» Work to be completed
Please extract every line in the rows below that contains the string "định". Case counts.

>>

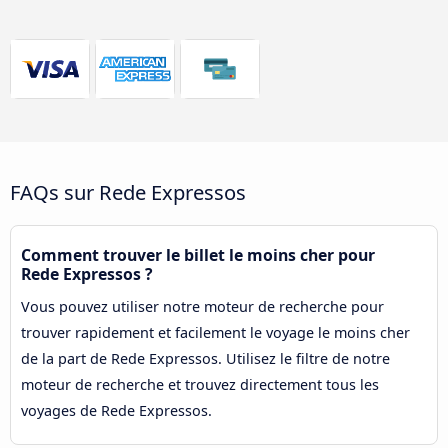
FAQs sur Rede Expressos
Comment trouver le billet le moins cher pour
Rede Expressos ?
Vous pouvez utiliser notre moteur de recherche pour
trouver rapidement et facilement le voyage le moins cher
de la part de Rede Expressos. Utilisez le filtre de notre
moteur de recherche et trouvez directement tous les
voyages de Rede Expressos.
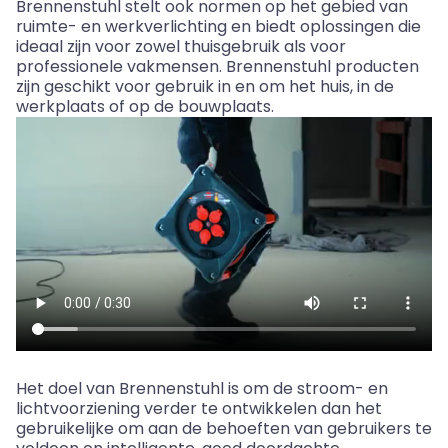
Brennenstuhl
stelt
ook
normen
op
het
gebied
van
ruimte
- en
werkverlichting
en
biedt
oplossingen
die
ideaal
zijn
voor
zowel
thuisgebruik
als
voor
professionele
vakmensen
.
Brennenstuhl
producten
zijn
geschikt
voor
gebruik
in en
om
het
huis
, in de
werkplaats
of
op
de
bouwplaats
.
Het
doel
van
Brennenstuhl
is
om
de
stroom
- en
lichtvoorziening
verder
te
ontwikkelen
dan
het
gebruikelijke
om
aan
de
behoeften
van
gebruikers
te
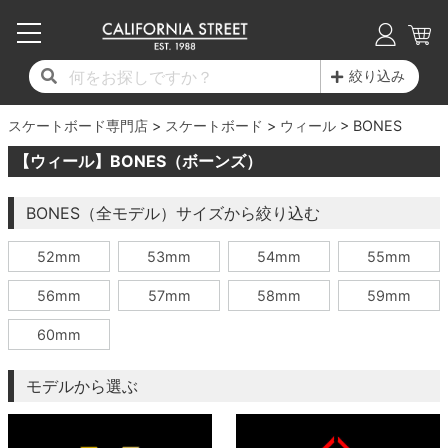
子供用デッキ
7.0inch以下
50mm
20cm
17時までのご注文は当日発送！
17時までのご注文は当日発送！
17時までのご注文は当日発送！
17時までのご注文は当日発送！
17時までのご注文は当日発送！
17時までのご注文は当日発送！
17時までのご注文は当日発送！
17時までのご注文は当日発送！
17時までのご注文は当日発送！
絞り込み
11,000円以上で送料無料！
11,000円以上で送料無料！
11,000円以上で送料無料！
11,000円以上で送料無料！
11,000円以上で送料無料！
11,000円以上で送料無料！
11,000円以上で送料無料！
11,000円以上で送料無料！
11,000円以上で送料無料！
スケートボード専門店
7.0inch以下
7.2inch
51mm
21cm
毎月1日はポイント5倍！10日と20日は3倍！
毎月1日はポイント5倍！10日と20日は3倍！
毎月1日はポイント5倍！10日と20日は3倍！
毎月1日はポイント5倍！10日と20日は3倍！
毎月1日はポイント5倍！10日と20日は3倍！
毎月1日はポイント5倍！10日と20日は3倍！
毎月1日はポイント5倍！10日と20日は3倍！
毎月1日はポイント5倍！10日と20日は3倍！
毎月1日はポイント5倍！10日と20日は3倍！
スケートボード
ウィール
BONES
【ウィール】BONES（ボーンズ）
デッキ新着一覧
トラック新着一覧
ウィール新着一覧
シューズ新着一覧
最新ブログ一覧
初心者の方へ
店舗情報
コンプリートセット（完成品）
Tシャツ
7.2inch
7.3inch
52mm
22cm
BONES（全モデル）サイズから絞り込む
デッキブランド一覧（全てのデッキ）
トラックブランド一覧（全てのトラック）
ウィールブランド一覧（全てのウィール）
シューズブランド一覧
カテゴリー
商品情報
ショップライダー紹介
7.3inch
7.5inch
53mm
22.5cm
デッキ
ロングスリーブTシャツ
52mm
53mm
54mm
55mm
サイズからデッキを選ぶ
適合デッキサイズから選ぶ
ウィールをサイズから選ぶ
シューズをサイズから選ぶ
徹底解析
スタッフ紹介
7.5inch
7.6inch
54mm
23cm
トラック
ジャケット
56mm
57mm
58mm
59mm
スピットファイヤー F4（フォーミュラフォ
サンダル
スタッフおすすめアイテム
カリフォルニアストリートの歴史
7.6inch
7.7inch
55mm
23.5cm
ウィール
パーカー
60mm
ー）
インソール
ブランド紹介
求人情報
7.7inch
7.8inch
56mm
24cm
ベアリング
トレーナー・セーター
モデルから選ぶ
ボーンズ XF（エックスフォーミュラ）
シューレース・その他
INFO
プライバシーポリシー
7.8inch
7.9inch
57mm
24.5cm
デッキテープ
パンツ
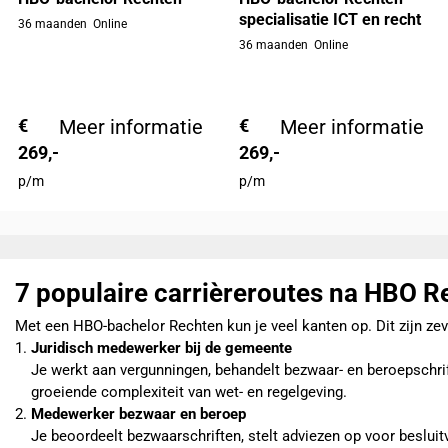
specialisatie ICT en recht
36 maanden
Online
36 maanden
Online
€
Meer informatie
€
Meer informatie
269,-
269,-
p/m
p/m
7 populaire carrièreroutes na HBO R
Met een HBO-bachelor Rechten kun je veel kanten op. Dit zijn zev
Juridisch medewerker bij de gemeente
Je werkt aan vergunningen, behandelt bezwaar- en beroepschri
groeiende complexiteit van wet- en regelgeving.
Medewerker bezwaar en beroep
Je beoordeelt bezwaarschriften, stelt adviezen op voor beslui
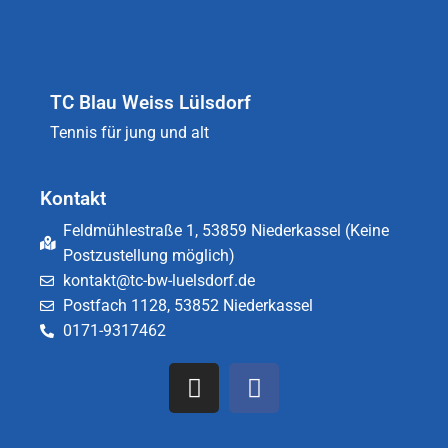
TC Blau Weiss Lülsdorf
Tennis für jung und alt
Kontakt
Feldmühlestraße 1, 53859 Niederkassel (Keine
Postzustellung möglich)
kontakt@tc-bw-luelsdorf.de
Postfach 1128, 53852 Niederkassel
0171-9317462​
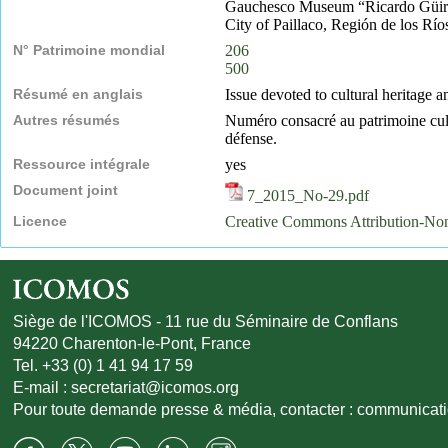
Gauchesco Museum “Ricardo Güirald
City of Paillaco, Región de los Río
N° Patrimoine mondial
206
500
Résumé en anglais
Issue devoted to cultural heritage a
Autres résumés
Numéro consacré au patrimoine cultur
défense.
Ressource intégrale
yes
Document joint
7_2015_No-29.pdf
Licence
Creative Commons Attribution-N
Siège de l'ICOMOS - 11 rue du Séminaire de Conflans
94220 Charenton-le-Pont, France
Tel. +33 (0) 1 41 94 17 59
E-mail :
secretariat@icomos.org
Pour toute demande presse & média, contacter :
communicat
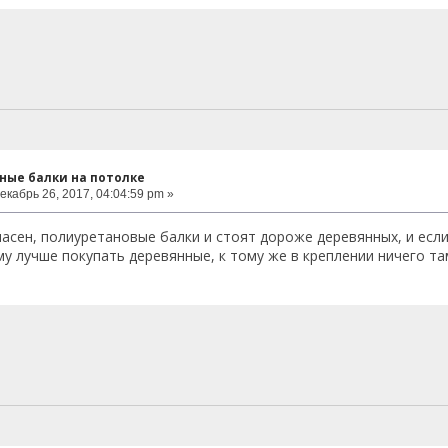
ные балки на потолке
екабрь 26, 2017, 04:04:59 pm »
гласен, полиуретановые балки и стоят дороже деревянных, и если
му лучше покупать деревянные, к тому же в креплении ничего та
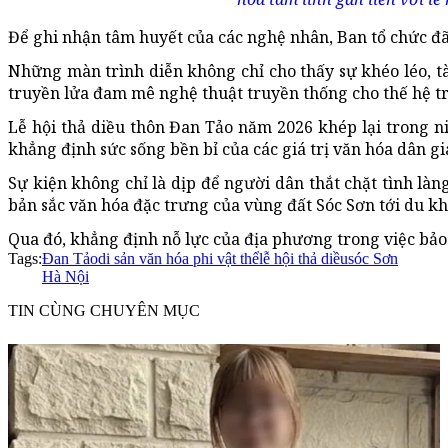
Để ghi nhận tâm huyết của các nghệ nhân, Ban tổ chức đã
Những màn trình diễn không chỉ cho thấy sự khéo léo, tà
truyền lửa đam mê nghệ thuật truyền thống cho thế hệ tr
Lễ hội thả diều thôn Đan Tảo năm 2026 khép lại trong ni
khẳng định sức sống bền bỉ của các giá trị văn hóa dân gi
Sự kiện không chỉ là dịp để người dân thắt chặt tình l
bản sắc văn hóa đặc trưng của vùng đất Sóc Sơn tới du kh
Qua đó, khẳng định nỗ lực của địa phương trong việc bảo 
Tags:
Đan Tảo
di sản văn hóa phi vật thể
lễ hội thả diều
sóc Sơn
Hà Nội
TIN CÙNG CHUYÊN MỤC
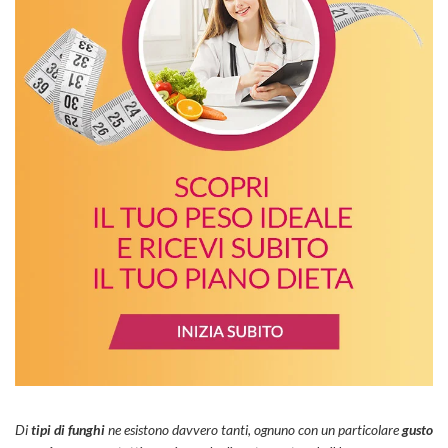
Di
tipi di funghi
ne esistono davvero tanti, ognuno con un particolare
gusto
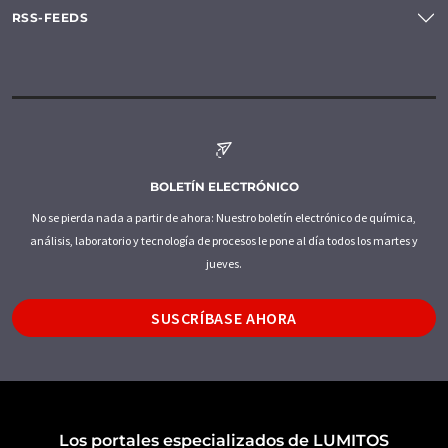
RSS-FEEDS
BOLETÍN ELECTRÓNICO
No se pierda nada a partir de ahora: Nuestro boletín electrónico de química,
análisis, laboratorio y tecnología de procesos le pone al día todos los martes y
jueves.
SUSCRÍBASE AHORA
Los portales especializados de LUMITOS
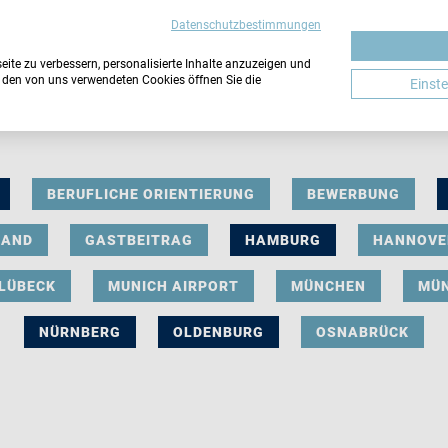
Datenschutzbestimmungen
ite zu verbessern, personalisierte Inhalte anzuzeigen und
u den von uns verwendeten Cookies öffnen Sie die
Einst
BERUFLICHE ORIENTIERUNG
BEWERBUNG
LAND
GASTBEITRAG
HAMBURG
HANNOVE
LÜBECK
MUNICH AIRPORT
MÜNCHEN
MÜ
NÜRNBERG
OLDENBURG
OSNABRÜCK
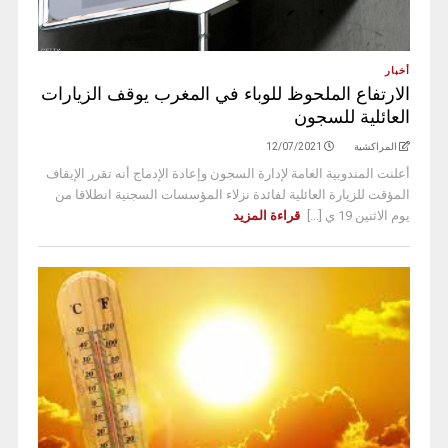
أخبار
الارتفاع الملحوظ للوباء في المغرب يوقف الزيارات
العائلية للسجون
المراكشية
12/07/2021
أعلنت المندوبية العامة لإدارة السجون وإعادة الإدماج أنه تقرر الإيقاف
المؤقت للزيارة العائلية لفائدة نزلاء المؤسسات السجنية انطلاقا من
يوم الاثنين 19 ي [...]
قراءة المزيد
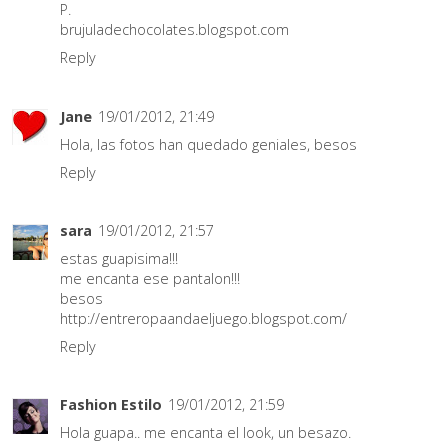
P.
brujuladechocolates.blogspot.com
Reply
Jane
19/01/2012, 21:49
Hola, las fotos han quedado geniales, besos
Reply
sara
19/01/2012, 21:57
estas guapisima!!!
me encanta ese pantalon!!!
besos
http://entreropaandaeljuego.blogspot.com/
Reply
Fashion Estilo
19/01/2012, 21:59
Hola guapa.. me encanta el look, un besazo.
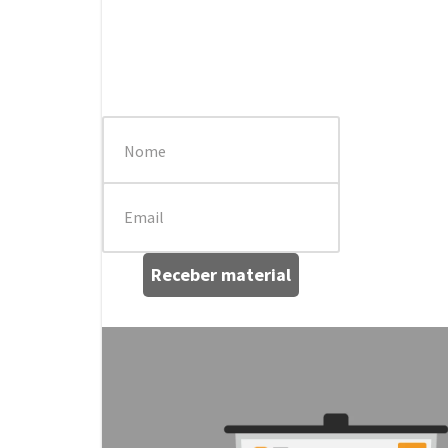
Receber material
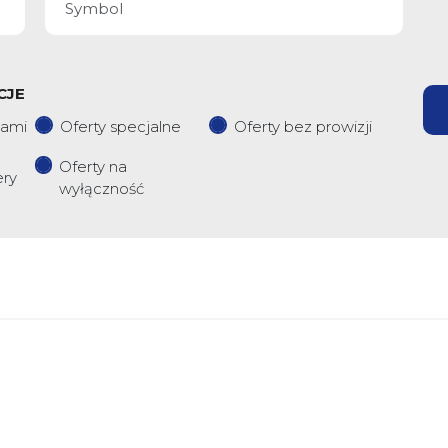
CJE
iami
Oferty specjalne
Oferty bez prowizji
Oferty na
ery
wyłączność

<<

» Answer section
khẳng định sức sống bền bỉ của các giá trị văn hóa dân gi
Qua đó, khẳng định nỗ lực của địa phương trong việc bảo 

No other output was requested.